03 October 2006
Voluntary work in the Gambia
Edmund Woodfield says his summer of voluntary work left a huge impression on him - and the people his team helped.
There have been several articles on Your Say debating the merits of a gap year: is it a worthwhile way to spend your efforts and money or is it just a way of making yourself feel good? I had these worries on my mind when I made a one month trip to the Gambia in August, after I had done my GCSEs.
Katie Dunn would argue that the £1,500 I had to raise to go to the Gambia would have been far better spent if it went directly to a charity like Oxfam. But would this have had the same effect?
In total, there were 13 people in the team that went out to the Gambia - four adult leaders and nine teenagers. We stayed in a fairly large town called Farafenni and our time was divided between practical work, ie decorating the guesthouse of the school where we were staying, taking part in children's activities and visiting nearby villages where the local church was going to be spending the money we raised for the benefit of the communities.
It seemed like the worry in my head was put to rest the first evening that we spent in Farafenni. Dozens of women and children came from a local village called Jigimar to welcome us. Last year's team had had such a profound impact on their lives that they felt they had to show their appreciation to us by giving us what must have been an extremely generous gift from them - a big tub of cold drinks and a few packets of food. One woman even offered to wash all our clothes for free.
This display of deep gratitude - despite the fact that we ourselves had not even done anything for them yet - was proof that our time in the Gambia would have a huge benefit for places like Jigimar. They had been given some land and a well by the previous Crusaders team and to them this was no small thing. Though they knew that this time we had come mostly to help other villages, they were overcome with emotion at our presence. This sentiment was repeated by other villages when we visited the places where most of our money was to be spent.

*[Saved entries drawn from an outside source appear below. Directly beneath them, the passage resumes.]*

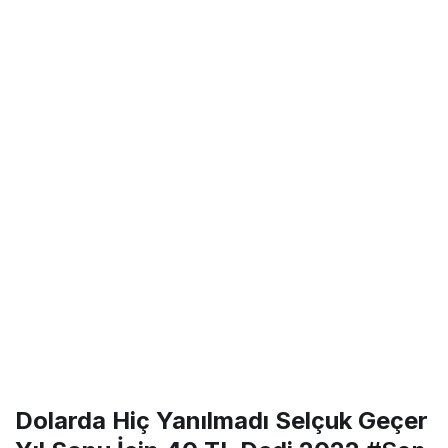
Dolarda Hiç Yanılmadı Selçuk Geçer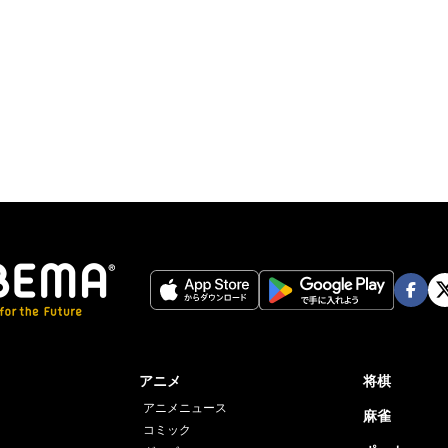
Face
Twi
book
er
アニメ
将棋
アニメニュース
麻雀
コミック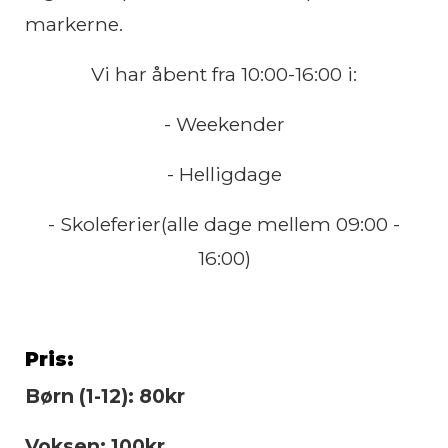
markerne.
Vi har åbent fra 10:00-16:00 i:
- Weekender
- Helligdage
- Skoleferier(alle dage mellem 09:00 -
16:00)
Pris:
Børn (1-12): 80kr
Voksen: 100kr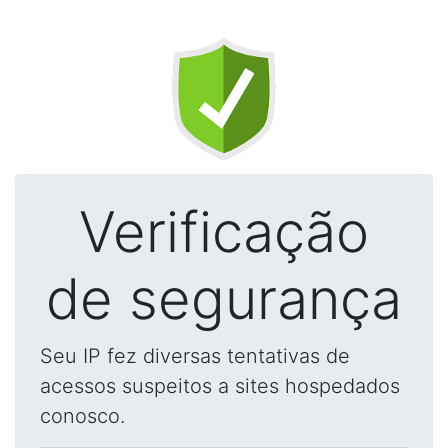
Verificação
de segurança
Seu IP fez diversas tentativas de
acessos suspeitos a sites hospedados
conosco.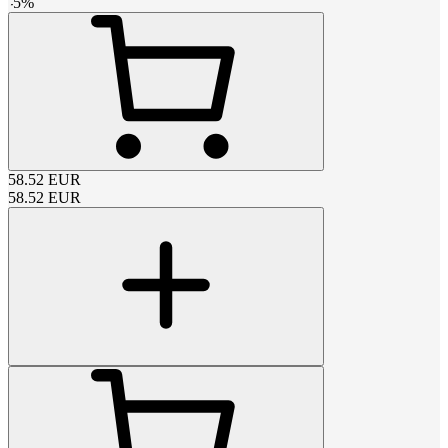
-
5
%
58.52
EUR
58.52
EUR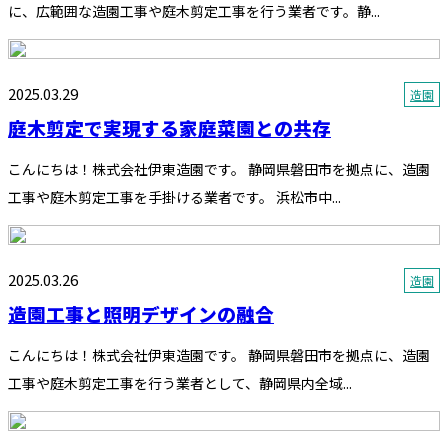
に、広範囲な造園工事や庭木剪定工事を行う業者です。静...
2025.03.29
造園
庭木剪定で実現する家庭菜園との共存
こんにちは！株式会社伊東造園です。 静岡県磐田市を拠点に、造園
工事や庭木剪定工事を手掛ける業者です。 浜松市中...
2025.03.26
造園
造園工事と照明デザインの融合
こんにちは！株式会社伊東造園です。 静岡県磐田市を拠点に、造園
工事や庭木剪定工事を行う業者として、静岡県内全域...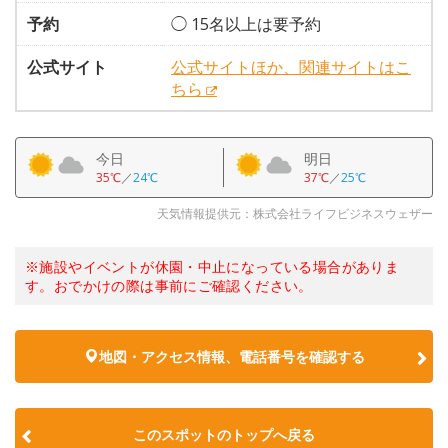
予約
◯ 15名以上は要予約
公式サイト
公式サイトほか、関連サイトはこ
ちら
今日
明日
35℃
／
24℃
37℃
／
25℃
天気情報提供元：株式会社ライフビジネスウェザー
※施設やイベントが休園・中止になっている場合がありま
す。おでかけの際は事前にご確認ください。
地図・アクセス情報、電話番号を確認する
このスポットのトップへ戻る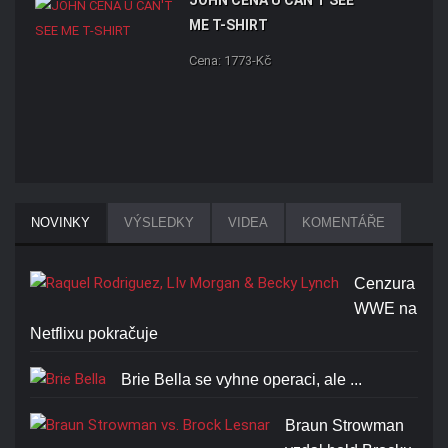
ME T-SHIRT
Cena: 1773-Kč
NOVINKY
VÝSLEDKY
VIDEA
KOMENTÁŘE
Cenzura
WWE na
Netflixu pokračuje
Brie Bella se vyhne operaci, ale ...
Braun Strowman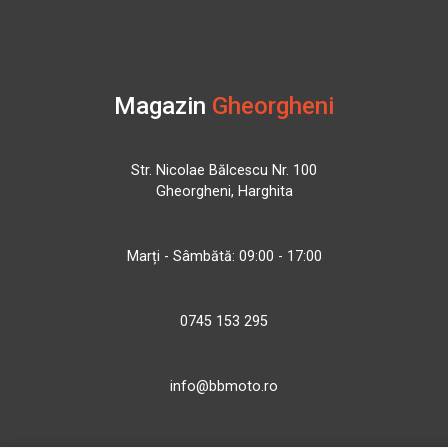
Magazin
Gheorgheni
Str. Nicolae Bălcescu Nr. 100
Gheorgheni, Harghita
Marți - Sâmbătă: 09:00 - 17:00
0745 153 295
info@bbmoto.ro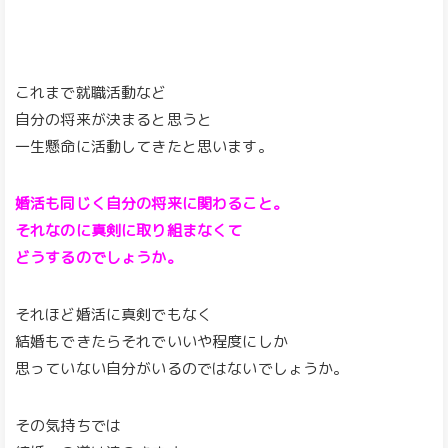
これまで就職活動など
自分の将来が決まると思うと
一生懸命に活動してきたと思います。
婚活も同じく自分の将来に関わること。
それなのに真剣に取り組まなくて
どうするのでしょうか。
それほど婚活に真剣でもなく
結婚もできたらそれでいいや程度にしか
思っていない自分がいるのではないでしょうか。
その気持ちでは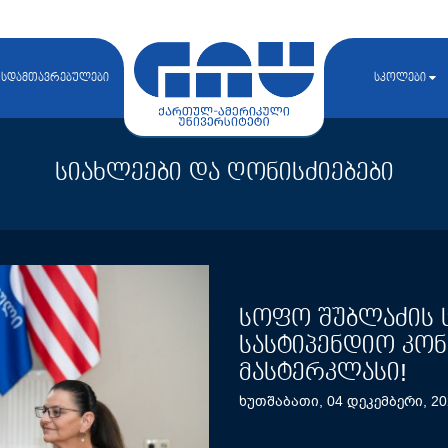
სდამთავრებულები
სკოლები
სიახლეები და ღონისძიებები
სოფო შუბლაძის 
სასტიპენდიო კო
მასტერკლასი!
ხუთშაბათი, 04 დეკემბერი, 20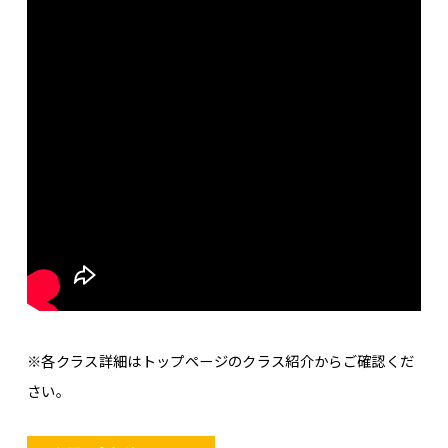
※各クラス詳細はトップページのクラス紹介からご確認くだ
さい。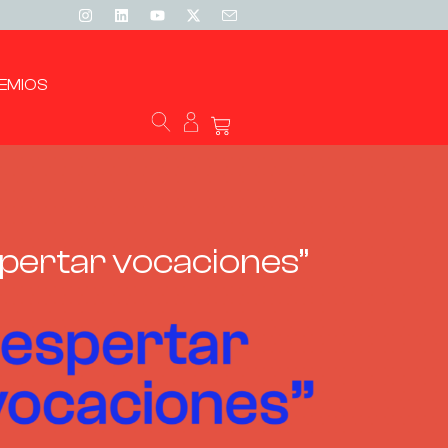
EMIOS
ertar vocaciones”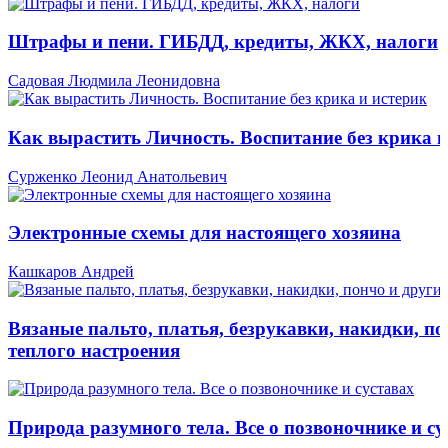
Штрафы и пени. ГИБДД, кредиты, ЖКХ, налоги
Садовая Людмила Леонидовна
Как вырастить Личность. Воспитание без крика и
Сурженко Леонид Анатольевич
Электронные схемы для настоящего хозяина
Кашкаров Андрей
Вязаные пальто, платья, безрукавки, накидки, по
теплого настроения
Природа разумного тела. Все о позвоночнике и су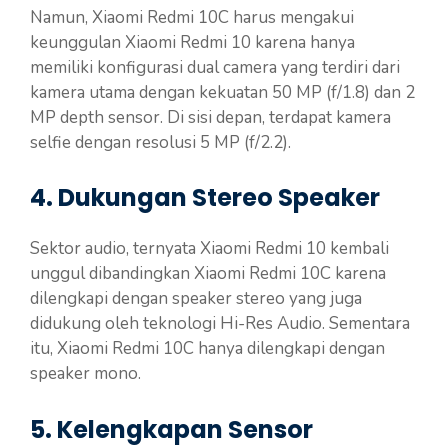
Namun, Xiaomi Redmi 10C harus mengakui
keunggulan Xiaomi Redmi 10 karena hanya
memiliki konfigurasi dual camera yang terdiri dari
kamera utama dengan kekuatan 50 MP (f/1.8) dan 2
MP depth sensor. Di sisi depan, terdapat kamera
selfie dengan resolusi 5 MP (f/2.2).
4. Dukungan Stereo Speaker
Sektor audio, ternyata Xiaomi Redmi 10 kembali
unggul dibandingkan Xiaomi Redmi 10C karena
dilengkapi dengan speaker stereo yang juga
didukung oleh teknologi Hi-Res Audio. Sementara
itu, Xiaomi Redmi 10C hanya dilengkapi dengan
speaker mono.
5. Kelengkapan Sensor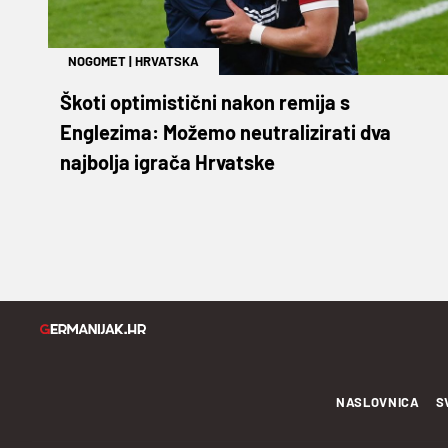
NOGOMET
|
HRVATSKA
Škoti optimistični nakon remija s
Englezima: Možemo neutralizirati dva
najbolja igrača Hrvatske
NASLOVNICA
S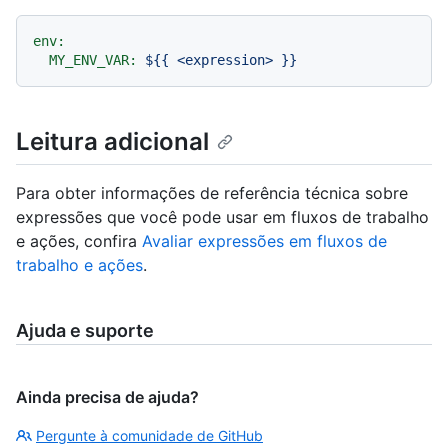
env:
MY_ENV_VAR:
${{
<expression>
}}
Leitura adicional
Para obter informações de referência técnica sobre
expressões que você pode usar em fluxos de trabalho
e ações, confira
Avaliar expressões em fluxos de
trabalho e ações
.
Ajuda e suporte
Ainda precisa de ajuda?
Pergunte à comunidade de GitHub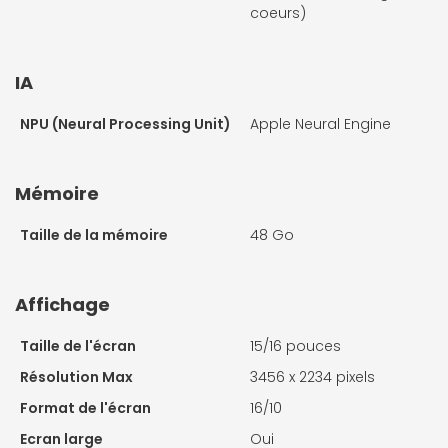
coeurs)
IA
NPU (Neural Processing Unit)
Apple Neural Engine
Mémoire
Taille de la mémoire
48 Go
Affichage
Taille de l'écran
15/16 pouces
Résolution Max
3456 x 2234 pixels
Format de l'écran
16/10
Ecran large
Oui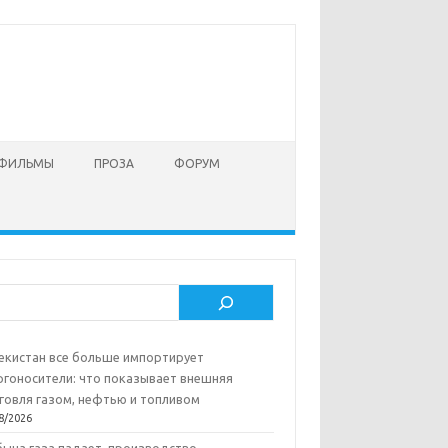
 ФИЛЬМЫ
ПРОЗА
ФОРУМ
ск
екистан все больше импортирует
ргоносители: что показывает внешняя
говля газом, нефтью и топливом
8/2026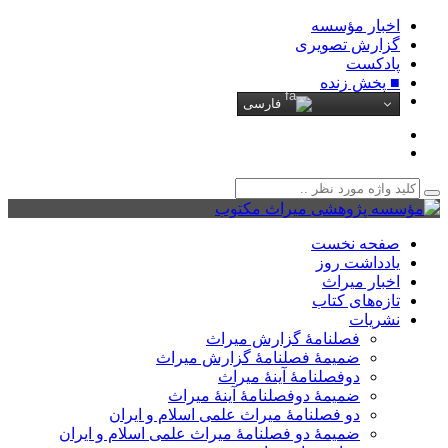
اخبار مؤسسه
گزارش تصویری
پادکست‌
■ پخش زنده
فارسی
صفحه نخست
یادداشت روز
اخبار میراث
تازه‌های کتاب
نشریات
فصلنامۀ گزارش میراث
ضمیمۀ فصلنامۀ گزارش میراث
دوفصلنامۀ آینۀ میراث
ضمیمۀ دوفصلنامۀ آینۀ میراث
دو فصلنامۀ میراث علمی اسلام و ایران
ضمیمۀ دو فصلنامۀ میراث علمی اسلام و ایران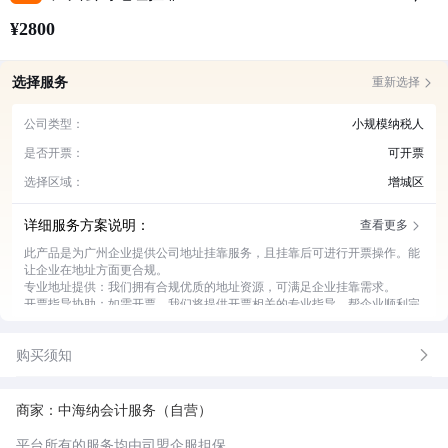
¥2800
选择服务
重新选择
公司类型：
小规模纳税人
是否开票：
可开票
选择区域：
增城区
详细服务方案说明：
查看更多
此产品是为广州企业提供公司地址挂靠服务，且挂靠后可进行开票操作。能
让企业在地址方面更合规。
专业地址提供：我们拥有合规优质的地址资源，可满足企业挂靠需求。
开票指导协助：如需开票，我们将提供开票相关的专业指导，帮企业顺利完
成开票流程。
工商事务对接：协助企业与工商部门对接，处理相关事务。
购买须知
地址维护管理：持续对挂靠地址进行维护管理，确保地址稳定可用。
商家：中海纳会计服务（自营）
平台所有的服务均由司盟企服担保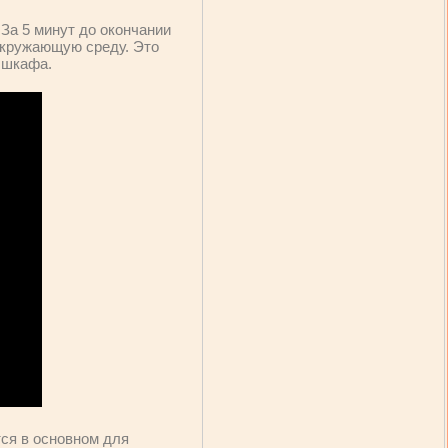
 За 5 минут до окончании
окружающую среду. Это
 шкафа.
тся в основном для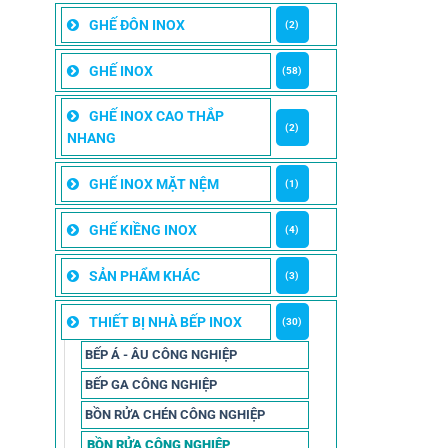
GHẾ ĐÔN INOX
(2)
GHẾ INOX
(58)
GHẾ INOX CAO THẮP
(2)
NHANG
GHẾ INOX MẶT NỆM
(1)
GHẾ KIỀNG INOX
(4)
SẢN PHẨM KHÁC
(3)
THIẾT BỊ NHÀ BẾP INOX
(30)
BẾP Á - ÂU CÔNG NGHIỆP
BẾP GA CÔNG NGHIỆP
BỒN RỬA CHÉN CÔNG NGHIỆP
BỒN RỬA CÔNG NGHIỆP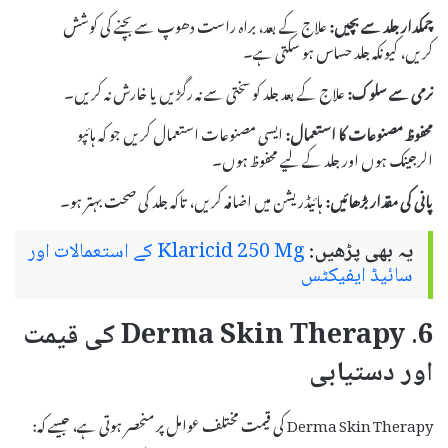
چمکدار جلد سے بچیں:
علاج کے بعد، براہ راست دھوپ سے بچنے کی کوشش
کریں، کیونکہ جلد حساس ہو سکتی ہے۔
نرمی سے سلوک:
علاج کے بعد جلد کو سختی سے نہ رگڑیں یا خارش نہ کریں۔
محفوظ مصنوعات کا استعمال:
ایسی مصنوعات استعمال کریں جو کہ ہائپو
الرجینک ہوں اور جلد کے لیے محفوظ ہوں۔
پانی کی مقدار بڑھائیں:
ہائیڈریشن میں اضافہ کریں، تاکہ جلد کی صحت بہتر ہو۔
یہ بھی پڑھیں:
Klaricid 250 Mg کے استعمالات اور
سائیڈ ایفیکٹس
6. Derma Skin Therapy کی قیمت
اور دستیابی
Derma Skin Therapy کی قیمت مختلف عوامل پر منحصر ہوتی ہے، جیسے کہ: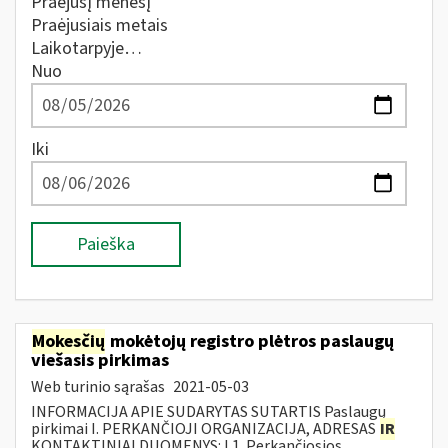
Praėjusį mėnesį
Praėjusiais metais
Laikotarpyje…
Nuo
Iki
Paieška
Mokesčių
mokėtojų registro plėtros paslaugų
viešasis pirkimas
Web turinio sąrašas
2021-05-03
INFORMACIJA APIE SUDARYTAS SUTARTIS Paslaugų
pirkimai I. PERKANČIOJI ORGANIZACIJA, ADRESAS
IR
KONTAKTINIAI DUOMENYS: I.1. Perkančiosios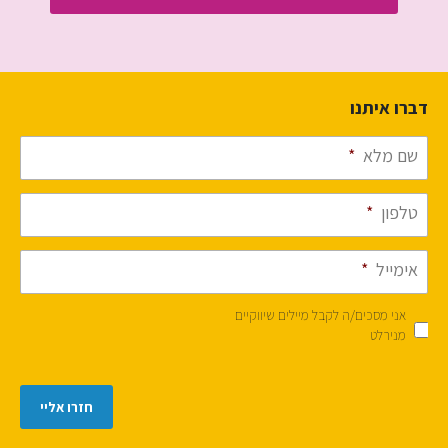
דברו איתנו
שם מלא
*
טלפון
*
אימייל
*
אני מסכים/ה לקבל מיילים שיווקיים
מנירלט
חזרו אליי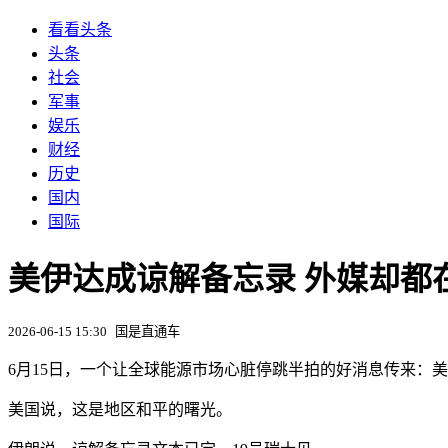
看看头条
头条
社会
军事
娱乐
财经
历史
国内
国际
美伊达成谅解备忘录 外媒却都
2026-06-15 15:30
国是直通车
6月15日，一个让全球能源市场心脏停跳半拍的好消息传来：
美国说，这是地区和平的曙光。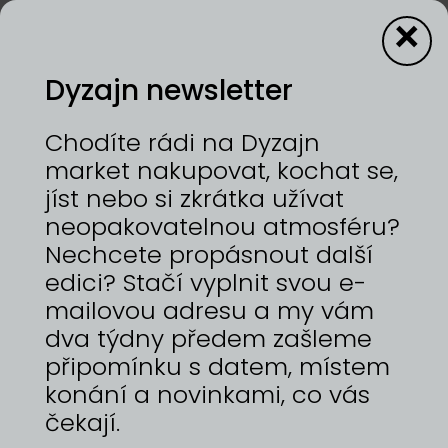
×
Dyzajn newsletter
LesLien
Chodíte rádi na Dyzajn
market nakupovat, kochat se,
jíst nebo si zkrátka užívat
12—13/9/2026 | VÝSTAVIŠTĚ PRAHA, HOLEŠOVICE
neopakovatelnou atmosféru?
Minimalistické, ručně vyráběné šperky, které
nejsou jen ozdobou, ale stanou se i Vaší
Nechcete propásnout další
součástí.
edici? Stačí vyplnit svou e-
mailovou adresu a my vám
dva týdny předem zašleme
připomínku s datem, místem
ZPĚT NA
konání a novinkami, co vás
DYZAJNÉRY
čekají.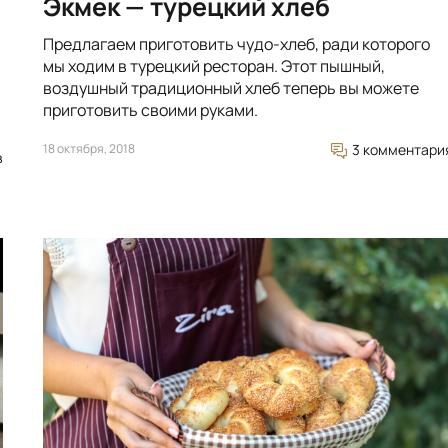
Экмек — турецкий хлеб
Предлагаем приготовить чудо-хлеб, ради которого
мы ходим в турецкий ресторан. Этот пышный,
воздушный традиционный хлеб теперь вы можете
приготовить своими руками.
18 октября, 2018
3 комментари
в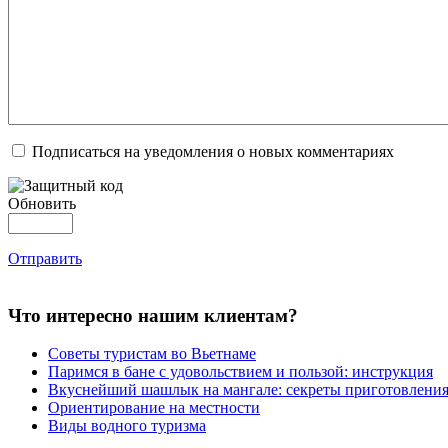
Подписаться на уведомления о новых комментариях
Обновить
Отправить
Что интересно нашим клиентам?
Советы туристам во Вьетнаме
Паримся в бане с удовольствием и пользой: инструкция
Вкуснейший шашлык на мангале: секреты приготовлени
Ориентирование на местности
Виды водного туризма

What occurred to me most when visiting these villages was that people didn't thank us so much for giving them the money to improve their lives; they thanked us for caring enough about these people who we didn't know to come all the way over to the Gambia to help them. People living in poverty don't always think of money as their greatest need. What some care most about is having the sense that people are concerned for their situation and determined to do something about it. Personally going to a developing country gives people this assurance.